Again, it is self-evident that a robbery committed by the use of firearms or other dangerous weapons is generally a more dangerous class of first degree robbery than that committed in some other manner. It could never have been the legislative intent that a minimum punishment for robbery with firearms, or other dangerous weapons, should be imprisonment for five years while a first degree robbery committed in some other manner should carry a minimum punishment of ten years. To give section 2552 a literal construction without regard to any other statute, it would provide a less punishment for robbery in the first degree, committed by two or more persons acting together, than for robbery in the first degree by a person acting alone, and would provide a less punishment for one or more persons committing a robbery with firearms, or other *391 dangerous weapons, than for a single individual committing a robbery in any other manner.

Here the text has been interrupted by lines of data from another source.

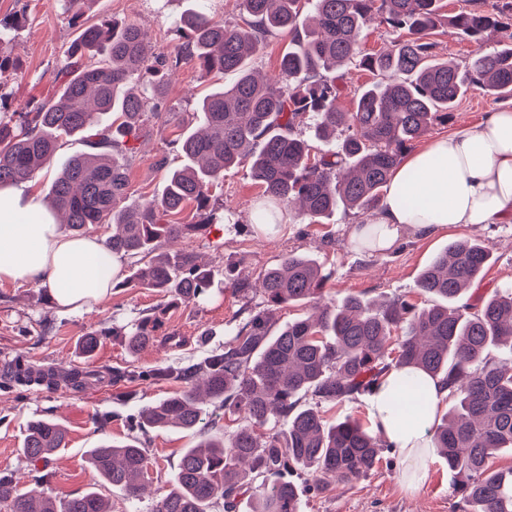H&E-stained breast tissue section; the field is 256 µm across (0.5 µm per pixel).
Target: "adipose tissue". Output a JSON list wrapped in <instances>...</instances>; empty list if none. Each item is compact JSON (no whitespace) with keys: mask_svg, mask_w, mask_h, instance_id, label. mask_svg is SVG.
<instances>
[{"mask_svg":"<svg viewBox=\"0 0 512 512\" xmlns=\"http://www.w3.org/2000/svg\"><path fill=\"white\" fill-rule=\"evenodd\" d=\"M512 223V109L481 126L434 138L392 172L386 194L350 243L372 253L392 249L406 235L429 238L452 227ZM121 272L95 236L63 233L54 212L25 184L0 185V284L31 282L47 288L59 310L91 311L112 293ZM423 393L418 418L404 416L408 395L387 378L370 396L373 423L403 463L401 476L416 490L434 448L428 430L448 396L440 380L413 375Z\"/></svg>","mask_w":512,"mask_h":512,"instance_id":"adipose-tissue-1","label":"adipose tissue"}]
</instances>
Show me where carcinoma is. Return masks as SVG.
<instances>
[{"mask_svg": "<svg viewBox=\"0 0 512 512\" xmlns=\"http://www.w3.org/2000/svg\"><path fill=\"white\" fill-rule=\"evenodd\" d=\"M175 29V63L190 61L208 74L233 77L206 93L192 113L197 128L176 139L184 157L171 170L161 198L122 206L132 141L148 116L158 115L164 94L156 79L164 61L149 54L135 24L83 23L74 60L58 72L56 97L34 112L0 113V184H20L53 160L65 138L89 150L68 157L49 188L59 223L80 236L97 224L112 225L105 250L131 259L114 288L157 289L176 301L194 303L212 287L215 272L190 251L168 244L211 224L226 223L212 203L224 171L248 162L261 190L258 223L277 224L279 214L320 224L337 210L362 215L381 200L402 154L427 134L470 90L496 99L512 97V46L463 63L441 59L431 36L440 0H237L238 22L195 0ZM448 14V25L476 41L512 29V3L486 10L484 0ZM313 14L306 23L305 10ZM394 35L392 49L362 53L371 12ZM270 35L288 38L276 80L259 76L252 58ZM358 64L373 75L351 112L336 110V98ZM111 115L101 127L94 115ZM312 122L317 139L344 131L335 150L317 155L302 128ZM195 204L199 224H174L172 216ZM489 252L475 241L448 243L419 273L417 288L433 297L419 307L396 297L378 304L359 295L319 302L326 280L316 261L292 253L259 276L263 307L236 328L224 349L184 366L154 365L118 378L176 380L183 390L141 408L143 433L168 428L201 429L203 401L236 423L184 450L168 489L153 512H237L244 485L252 489L249 512H301L300 486L290 471L326 485L350 482L371 472L386 442L352 415L328 423L325 405L340 406L371 395L394 370H421L443 381L453 405L433 429L455 474L463 512H512V467L495 470L488 460L512 451V289L495 290L471 303L464 294L482 278ZM311 312L272 331L270 311L283 306ZM159 310L130 328L91 332L79 349L89 357L100 337L123 336L135 353L153 341ZM4 384L30 381L29 365L15 358ZM74 391L95 374L78 368L60 372ZM66 447V431L39 419L27 429L20 452L37 462ZM88 463L99 481L141 499L149 458L142 442H102ZM8 512H109L92 487L78 496L52 499L22 491L0 476V504Z\"/></svg>", "mask_w": 512, "mask_h": 512, "instance_id": "1", "label": "carcinoma"}]
</instances>
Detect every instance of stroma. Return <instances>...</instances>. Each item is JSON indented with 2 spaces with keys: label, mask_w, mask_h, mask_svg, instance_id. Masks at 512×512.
Returning a JSON list of instances; mask_svg holds the SVG:
<instances>
[{
  "label": "stroma",
  "mask_w": 512,
  "mask_h": 512,
  "mask_svg": "<svg viewBox=\"0 0 512 512\" xmlns=\"http://www.w3.org/2000/svg\"><path fill=\"white\" fill-rule=\"evenodd\" d=\"M192 5L193 0H94L86 15L93 21L138 25L148 33L154 55L170 59L177 53L175 24ZM0 20L9 24L8 37L0 43V56L6 61L0 85L9 94L1 107L28 112L57 91V73L78 35L79 22L53 0H0ZM434 39L439 56L461 62L512 42V34L503 30L473 42L444 25L437 28ZM163 72L167 90L160 115L150 121V133L137 144L129 167L130 198L136 202L162 195L169 171L180 163L172 142L188 123L197 99L219 80L186 61L164 67ZM503 107H512V98L500 101L479 91L468 92L447 122L434 124L427 136L472 128ZM258 197L259 189L242 164L224 173L223 200L234 212L233 223L199 228L200 216L192 206L177 215V223L196 227L177 241V248L194 252L218 270L205 302L169 305L154 290L118 288L94 311L72 314L59 311L49 302L47 289L37 284L0 285V362L19 356L36 366L78 367L102 378L100 384L79 392L62 386L26 391L1 386L0 474L19 477L21 488L49 497L86 491L95 481L88 450L106 440L119 444L135 436L131 419L138 410L182 388L172 380L118 381L115 373L160 363L176 366L223 349L232 328L261 301L256 291L234 293L232 281L256 278L288 254H306L318 261L327 276L325 298L354 294L382 301L403 296L423 306L427 299L416 287L420 271L449 242L471 239L486 248L491 260L469 297L512 285V223L454 227L424 240L407 236L393 250L371 255L348 243L349 232L359 221L350 211H336L320 224L290 223L269 237L256 234L251 210ZM160 306L165 309L163 325L139 353H130L123 337L111 335L102 338L92 357L81 354L78 344L86 333L114 324L132 325ZM40 418L62 424L68 437L66 448L35 465L19 448L28 424ZM199 439V434L177 429L150 434L145 442L151 459L150 489L133 507L121 489L100 486L112 512H152L182 452ZM401 470L396 452L383 449L375 470L357 480L320 489L313 482L304 483L302 512H462L454 477L443 458L428 461L424 481L413 493L404 490Z\"/></svg>",
  "instance_id": "1"
}]
</instances>
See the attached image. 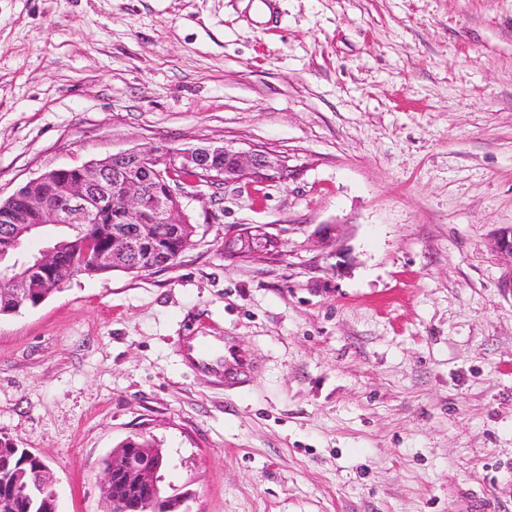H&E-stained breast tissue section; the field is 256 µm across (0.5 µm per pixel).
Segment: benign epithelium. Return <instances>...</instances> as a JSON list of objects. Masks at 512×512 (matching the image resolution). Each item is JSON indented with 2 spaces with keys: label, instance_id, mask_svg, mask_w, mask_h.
<instances>
[{
  "label": "benign epithelium",
  "instance_id": "obj_1",
  "mask_svg": "<svg viewBox=\"0 0 512 512\" xmlns=\"http://www.w3.org/2000/svg\"><path fill=\"white\" fill-rule=\"evenodd\" d=\"M181 168L192 179L213 188L241 181L248 175L255 181L288 179L287 161L268 152H240L225 145H209L194 149H131L93 160L78 167L48 170L30 179L6 199H0V214H11L14 202L25 195V203L33 217L28 224L67 225L92 224L99 212L106 210L119 216L125 224L136 228L127 234H117L110 241V250L96 254L101 265L112 262V255L137 250L143 245L141 229L147 224H183L191 217L183 206L184 185L165 183L166 175ZM250 246L242 260L258 253L276 262L285 256L283 241L268 231V225L246 227L224 237V254L239 258L244 246ZM497 251L512 260V226L501 229L495 238ZM59 246H48L21 261L9 262V246H0V277L11 280L12 309L17 313L24 305L36 307L59 288L53 282V269L60 262ZM36 274L48 282L39 294L30 291V281ZM34 467L36 488L41 494L40 512H56L54 478L50 468L26 448L10 445L0 448V504L12 512H30L32 488L26 471L11 466L16 453ZM168 464L166 456H147L140 449L127 447L104 468L101 491L109 503V512H160L163 501L159 472ZM122 480L129 493L121 497L114 482Z\"/></svg>",
  "mask_w": 512,
  "mask_h": 512
}]
</instances>
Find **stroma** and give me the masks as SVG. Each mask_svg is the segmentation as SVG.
<instances>
[{
  "label": "stroma",
  "mask_w": 512,
  "mask_h": 512,
  "mask_svg": "<svg viewBox=\"0 0 512 512\" xmlns=\"http://www.w3.org/2000/svg\"><path fill=\"white\" fill-rule=\"evenodd\" d=\"M210 144L293 174L189 188L174 265L0 316V435L58 512H106L138 434L180 512H512V0H0V197ZM257 224L285 259L225 258Z\"/></svg>",
  "instance_id": "35a3bbf8"
}]
</instances>
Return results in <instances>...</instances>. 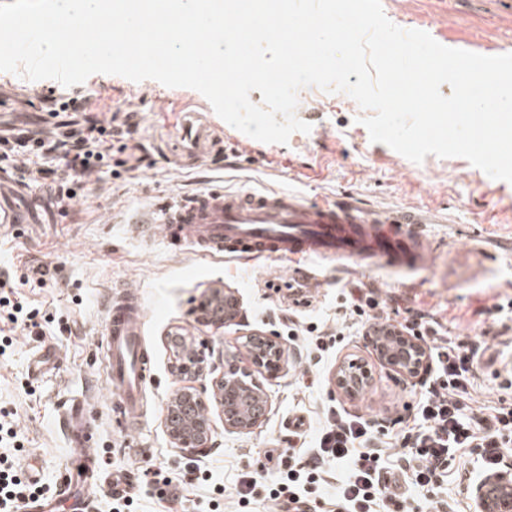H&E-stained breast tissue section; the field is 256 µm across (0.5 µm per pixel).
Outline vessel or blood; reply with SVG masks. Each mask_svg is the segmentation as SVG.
<instances>
[{
    "mask_svg": "<svg viewBox=\"0 0 512 512\" xmlns=\"http://www.w3.org/2000/svg\"><path fill=\"white\" fill-rule=\"evenodd\" d=\"M217 136L198 125L188 154L212 151ZM425 216L407 211H366L349 202L312 203L274 191L210 190L169 201L154 210L153 224L167 241L199 246L210 253L283 257L295 261L294 276L308 277L314 259H375L399 269L426 265L432 242L418 229ZM143 310L135 292L109 304L105 326L106 375L126 418L139 415L140 398L151 379L152 362L141 343ZM71 442L83 458L98 463L94 433L83 406L69 411Z\"/></svg>",
    "mask_w": 512,
    "mask_h": 512,
    "instance_id": "1",
    "label": "vessel or blood"
}]
</instances>
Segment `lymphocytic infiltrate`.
<instances>
[{
  "instance_id": "f902f5d3",
  "label": "lymphocytic infiltrate",
  "mask_w": 512,
  "mask_h": 512,
  "mask_svg": "<svg viewBox=\"0 0 512 512\" xmlns=\"http://www.w3.org/2000/svg\"><path fill=\"white\" fill-rule=\"evenodd\" d=\"M47 101L49 115L83 113L81 128L63 131L51 140L0 137V158L12 161L22 152L52 157V164L37 168L36 174L40 180H52L64 207L76 198L79 181L103 173L119 180L132 171L129 140L135 128L134 112L116 106L111 118L104 120L91 116L90 99L60 102L51 95ZM336 317L361 331L406 332L428 348L433 373L417 406L418 428L403 437L404 447L411 450L406 466L399 469L404 482L433 493L442 470L452 466L457 453L465 448L478 449L482 471L496 469L501 456L512 447V402L500 401L488 418L468 415L465 399L479 351L475 342L444 338L442 324L420 312L400 320L392 318L386 302L375 291L362 288L343 294ZM374 438L371 420L337 409L321 429L316 451L305 465L272 475L279 496L290 505L304 503L319 490L321 463L332 460L346 467L336 489L337 512H392L403 499L382 479L385 452L372 447ZM39 495V489L0 460V512H20L24 503Z\"/></svg>"
}]
</instances>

Repeals by implication are not favored, but some latitude by way of implication may be indulged where a literal construction leads to an absurd result. Construing these various sections of the statute together, we are convinced they fix, by direct wording or by necessary implication, a minimum punishment for first degree robbery committed in any manner at imprisonment in the penitentiary for a term not less than five years.

It follows that instruction 5 is erroneous, and the judgment should be and is hereby modified by reducing the term of imprisonment from ten years to five years, and, as amended, the judgment is affirmed.

DAVENPORT and CHAPPELL, JJ., concur.